Records from a data source
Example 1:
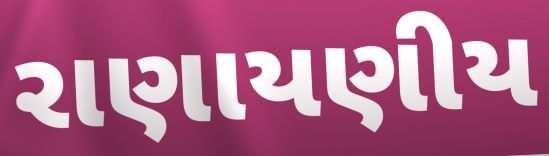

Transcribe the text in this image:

રાણાયણીય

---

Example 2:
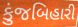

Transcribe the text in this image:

કુંજબિહારી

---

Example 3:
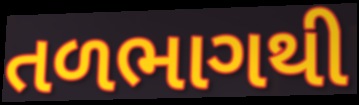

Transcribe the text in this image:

તળભાગથી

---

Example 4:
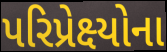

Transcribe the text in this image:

પરિપ્રેક્ષ્યોના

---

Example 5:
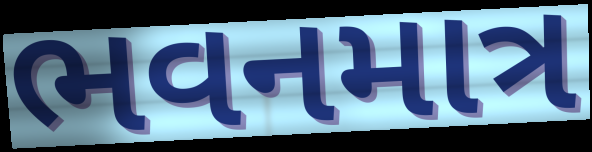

EXERCISE INSTRUCTIONS: Convert every line of the items above into a JSON list of strings, one string per line. Leave out blank lines and the pictures.

TASK OUTPUT:
[
  "Example 1:",
  "Transcribe the text in this image:",
  "રાણાયણીય",
  "---",
  "Example 2:",
  "Transcribe the text in this image:",
  "કુંજબિહારી",
  "---",
  "Example 3:",
  "Transcribe the text in this image:",
  "તળભાગથી",
  "---",
  "Example 4:",
  "Transcribe the text in this image:",
  "પરિપ્રેક્ષ્યોના",
  "---",
  "Example 5:"
]